Now the website was a programmer's site. In fact 80 percent of the staff were web programmers. And the owner of the site was a Microsoft MVP. I don't need to embarrass them any more than the error message was doing. How interesting.
Because the server that was the "front-end" was rendering an error message WITH the other stuff around meant to me at least that the Active Server was running at the very least on a VM or another instance of IIS on another cpu. The programmer was actually relatively smart, he did have an alternative programmed, it just looked like a error page with some moving bits on it. The deceased parrot, although gone to its final reward, chirping in the eternal aerial choir, was still potentially collecting mouse clicks!
It used to be that it was considered a courtesy to have text strings that were attached to a picture to describe what the image was displaying on web pages. That was for the poor guys on the Dial-up Internet that couldn't get better than 1200 baud service. That doesn't happen as much any more. I know that since I run my browser with cross-site pictures turned off on sites I don't know well. I have been to this site a few times but not often enough to loosen the browser restrictions.
Not so far back in the Internet Stone Age, there also was an effort to come up with a web page for browsers other than the ones that were not clearly identifiable or at the very least one page for IE and another html-only page for everybody else, usually Netscape. (Remember them?)

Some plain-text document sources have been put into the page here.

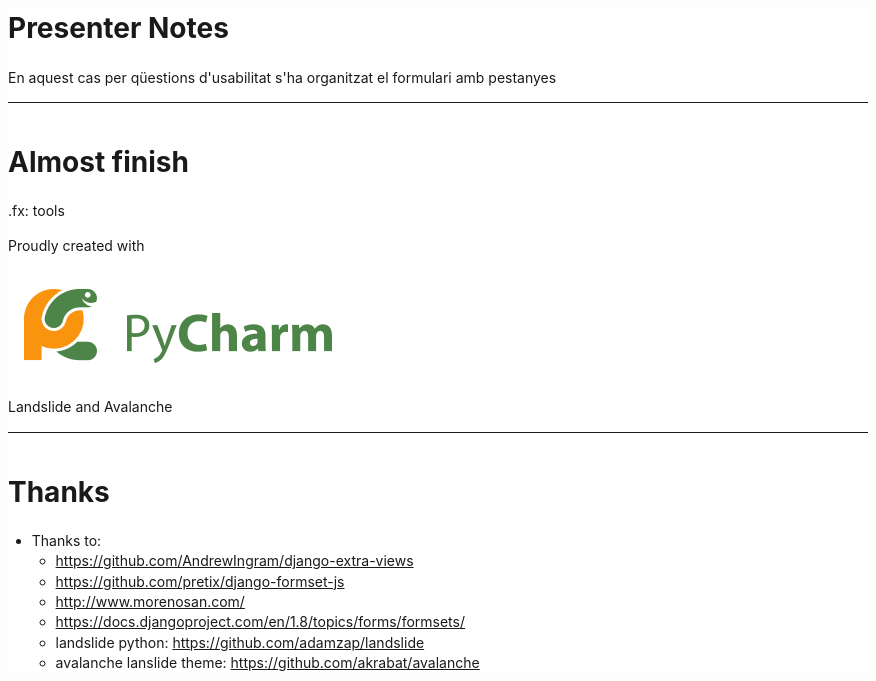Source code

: # Presenter Notes
En aquest cas per qüestions d'usabilitat s'ha organitzat el formulari amb pestanyes

---

# Almost finish
.fx: tools

Proudly created with 

[logo-pycharm]: img/logo_pycharm_2.png
![alt text][logo-pycharm]

Landslide and Avalanche


---
    
# Thanks
* Thanks to:
    * https://github.com/AndrewIngram/django-extra-views
    * https://github.com/pretix/django-formset-js
    * http://www.morenosan.com/
    * https://docs.djangoproject.com/en/1.8/topics/forms/formsets/
    * landslide python: https://github.com/adamzap/landslide                       
    * avalanche lanslide theme:  https://github.com/akrabat/avalanche   
    
    

[guru]: img/guru.png
[formset-example]: img/formset-example.png
[formset-example-2]: img/captura_formsets_cropped.png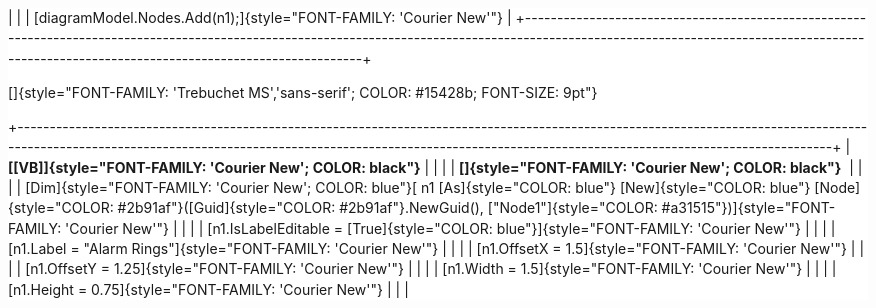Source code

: |                                                                                                                                                                                                                                                 |
| [diagramModel.Nodes.Add(n1);]{style="FONT-FAMILY: 'Courier New'"}                                                                                                                                                                               |
+-------------------------------------------------------------------------------------------------------------------------------------------------------------------------------------------------------------------------------------------------+

[]{style="FONT-FAMILY: 'Trebuchet MS','sans-serif'; COLOR: #15428b; FONT-SIZE: 9pt"} 

+--------------------------------------------------------------------------------------------------------------------------------------------------------------------------------------------------------------------------------------------------------------------+
| **[\[VB\]]{style="FONT-FAMILY: 'Courier New'; COLOR: black"}**                                                                                                                                                                                                     |
|                                                                                                                                                                                                                                                                    |
| **[]{style="FONT-FAMILY: 'Courier New'; COLOR: black"}**                                                                                                                                                                                                           |
|                                                                                                                                                                                                                                                                    |
| [Dim]{style="FONT-FAMILY: 'Courier New'; COLOR: blue"}[ n1 [As]{style="COLOR: blue"} [New]{style="COLOR: blue"} [Node]{style="COLOR: #2b91af"}([Guid]{style="COLOR: #2b91af"}.NewGuid(), [\"Node1\"]{style="COLOR: #a31515"})]{style="FONT-FAMILY: 'Courier New'"} |
|                                                                                                                                                                                                                                                                    |
| [n1.IsLabelEditable = [True]{style="COLOR: blue"}]{style="FONT-FAMILY: 'Courier New'"}                                                                                                                                                                             |
|                                                                                                                                                                                                                                                                    |
| [n1.Label = \"Alarm Rings\"]{style="FONT-FAMILY: 'Courier New'"}                                                                                                                                                                                                   |
|                                                                                                                                                                                                                                                                    |
| [n1.OffsetX = 1.5]{style="FONT-FAMILY: 'Courier New'"}                                                                                                                                                                                                             |
|                                                                                                                                                                                                                                                                    |
| [n1.OffsetY = 1.25]{style="FONT-FAMILY: 'Courier New'"}                                                                                                                                                                                                            |
|                                                                                                                                                                                                                                                                    |
| [n1.Width = 1.5]{style="FONT-FAMILY: 'Courier New'"}                                                                                                                                                                                                               |
|                                                                                                                                                                                                                                                                    |
| [n1.Height = 0.75]{style="FONT-FAMILY: 'Courier New'"}                                                                                                                                                                                                             |
|                                                                                                                                                                                                                                                                    |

Now it seems as if Microsoft or at the very least the programmers that use its software aren't interested in programming for the instances when the Active Server isn't active! Should a programmer write an event or error handler in those cases when the Active Server functions or the server used to render them is down? Its sort of the same issue first brought up by ActiveX. This time the issue is the same for ALL web browsers. What do you do as a programmer to handle the times when the Active Server goes belly up? or gets maxed out? or gets hit with a DDOS or some other attack vector?
All the more reason to stick to the W3 standards and not get so wrapped up in cool looking stuff that might break or only works part time, no matter what the reason, for server or client.